All examples reflect the actual SmartEco.SmartML API and recommended workflows.


Installing SmartML

pip install SmartEco

Importing SmartML

SmartML is exposed through the SmartEco package.

from SmartEco.SmartML import load_dataset, run_training, SmartML_Inspect

Inspect Available Models

SmartML_Inspect()

This will show:

  • Available classification models
  • Available regression models
  • Disabled models due to missing dependencies
  • Unavailable models are automatically excluded during execution.

Using OpenML Datasets

SmartML can load datasets directly from OpenML.

X, y = load_dataset(
    openml_id=562,
    target="usr",
    subset=None,
)

print(f"Dataset loaded: X={X.shape}, y={y.shape}")
  • OpenML datasets are treated the same as CSV datasets after loading.

Using Local CSV Datasets

SmartML supports standard CSV files.

X, y = load_dataset(
    csv_path="data/dataset.csv",
    target="label",
)
  • CSV and OpenML datasets follow the same internal pipeline.

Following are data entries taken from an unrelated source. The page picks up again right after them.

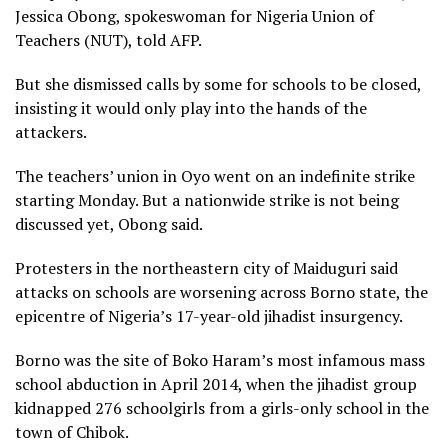
Jessica Obong, spokeswoman for Nigeria Union of
Teachers (NUT), told AFP.
But she dismissed calls by some for schools to be closed,
insisting it would only play into the hands of the
attackers.
The teachers’ union in Oyo went on an indefinite strike
starting Monday. But a nationwide strike is not being
discussed yet, Obong said.
Protesters in the northeastern city of Maiduguri said
attacks on schools are worsening across Borno state, the
epicentre of Nigeria’s 17-year-old jihadist insurgency.
Borno was the site of Boko Haram’s most infamous mass
school abduction in April 2014, when the jihadist group
kidnapped 276 schoolgirls from a girls-only school in the
town of Chibok.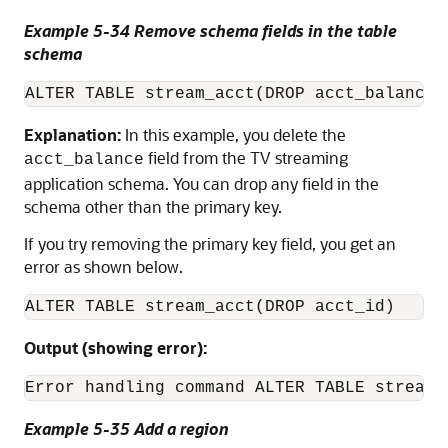
Example 5-34 Remove schema fields in the table
schema
ALTER TABLE stream_acct(DROP acct_balance)
Explanation:
In this example, you delete the
field from the TV streaming
acct_balance
application schema. You can drop any field in the
schema other than the primary key.
If you try removing the primary key field, you get an
error as shown below.
ALTER TABLE stream_acct(DROP acct_id)
Output (showing error):
Error handling command ALTER TABLE stream_
Example 5-35 Add a region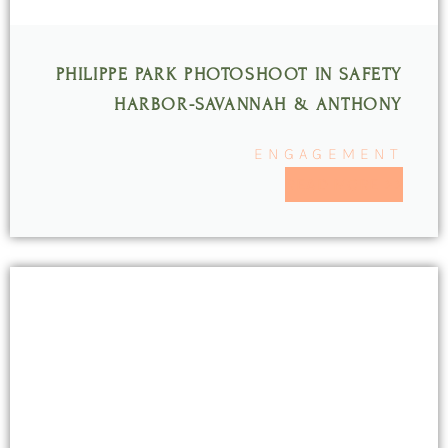
PHILIPPE PARK PHOTOSHOOT IN SAFETY
HARBOR-SAVANNAH & ANTHONY
ENGAGEMENT
READ MORE >>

Subsampling Large Datasets

For large datasets, subsampling can be used to get quick baseline results.

X, y = load_dataset(
    csv_path="data/large_dataset.csv",
    target="label",
    subset=50000,
)

Selecting Specific Models

Run Only Selected Models

results = run_training(
    X_df=X,
    y_ser=y,
    task="classification",
    models=[
        "random_forest",
        "xgboost",
        "lightgbm",
        "smartknn",
    ],
)

Exclude Models

results = run_training(
    X_df=X,
    y_ser=y,
    task="regression",
    exclude=[
        "svr",
        "knn",
    ],
)

Model names are:

  • Case-insensitive
  • Normalized internally
  • Task-specific

Sorting Results

SmartML does not auto-sort results.

  • Classification
results.sort_values("macro_f1", ascending=False)
  • Regression
results.sort_values("r2", ascending=False)

Full Code

from SmartEco.SmartML import load_dataset, run_training, SmartML_Inspect

SmartML_Inspect()


X, y = load_dataset(
    openml_id=562,
    target="usr",
    subset=None,
)

print(f"Dataset loaded: X={X.shape}, y={y.shape}")


results = run_training(
    X_df=X,
    y_ser=y,
    task="regression",
    exclude=[
        "tabnet",
        "nam",
    ],
    output_csv="results/benchmark.csv",
)

print(
    results.sort_values(
        "r2",
        ascending=False,
    )
)

Important Notes

  • SmartML does not validate task–dataset correctness
  • Wrong task selection will produce misleading results
  • SmartML is not a production pipeline
  • Benchmarks are dataset-specific